* DATA *
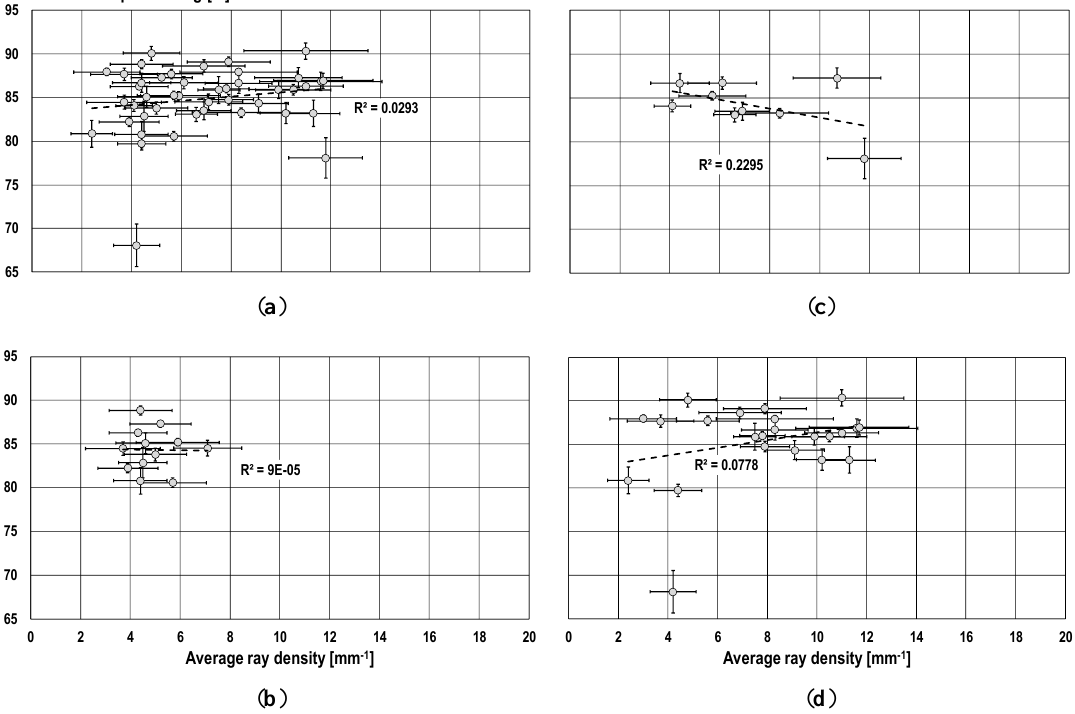
Figure 4. The relationship between the average ray density and the Resistance to Impact Milling (RIM): ( a ) all wood species (y = 0.2354x + 83.247); ( b ) softwoods (y = −0.0252x + 84.454); ( c ) ring- and semi-ring-porous hardwoods (y = −0.5083x + 87.875); ( d ) and diffuse-porous hardwoods (y = 0.4365x + 81.997).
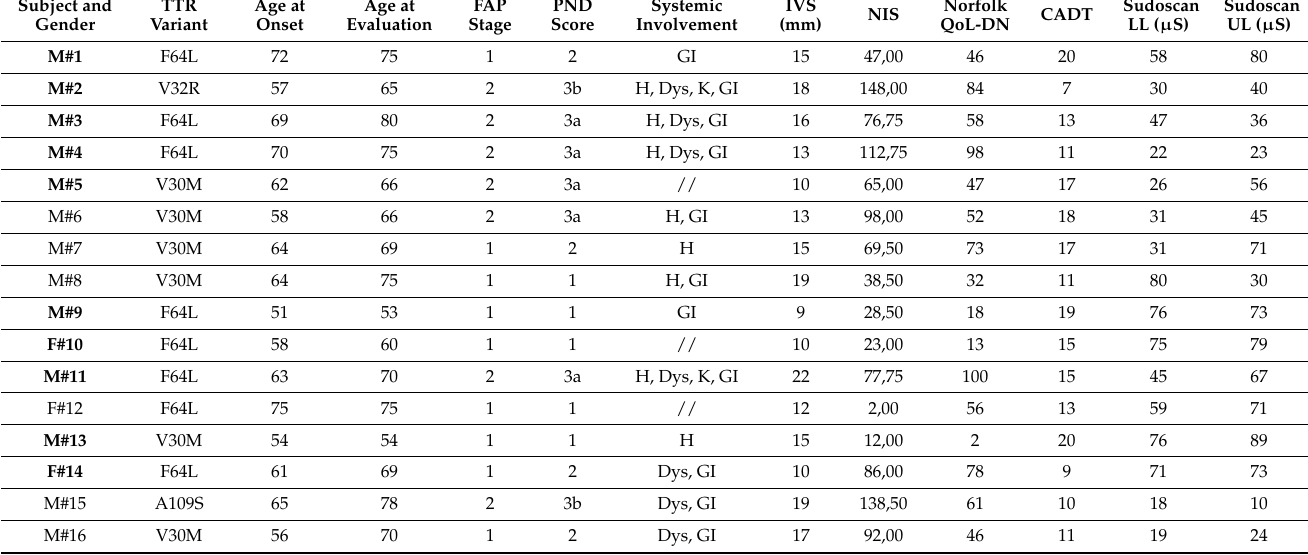
Table 1. Detailed demographic and clinical data of ATTRv group.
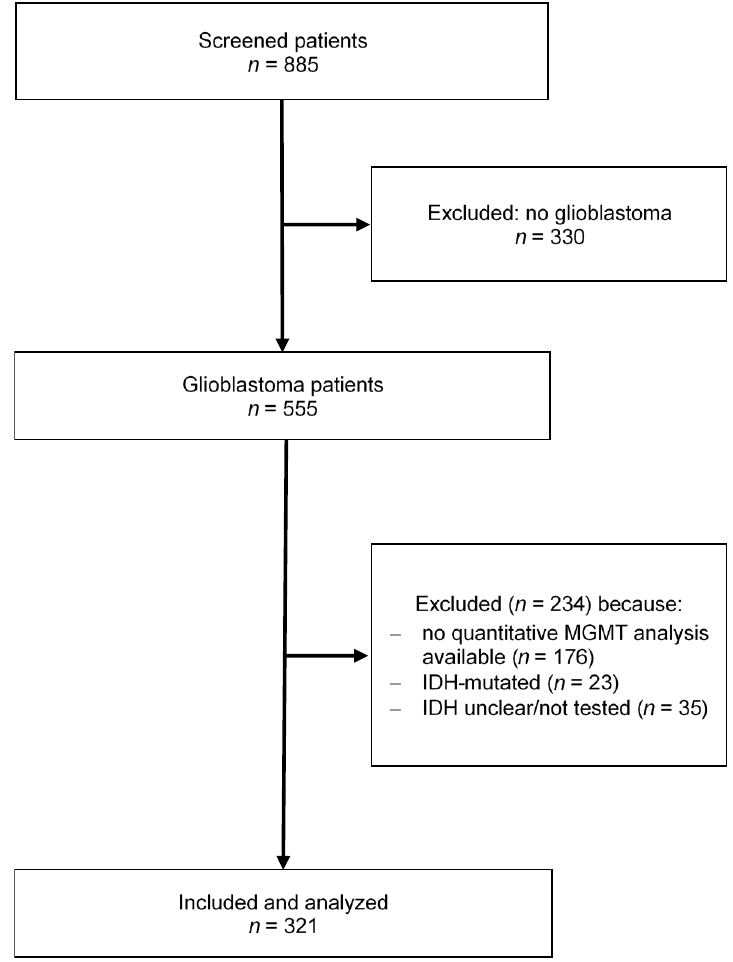
Figure 1. Flowchart illustrating patient selection.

* THE TASK *
Write the lines out word for word, starting at the one with "Table 1. Detailed" and stopping after the last line of the material above, with pictures excluded.

* REPLY TO THE EXERCISE *
Table 1. Detailed demographic and clinical data of ATTRv group.
Figure 1. Flowchart illustrating patient selection.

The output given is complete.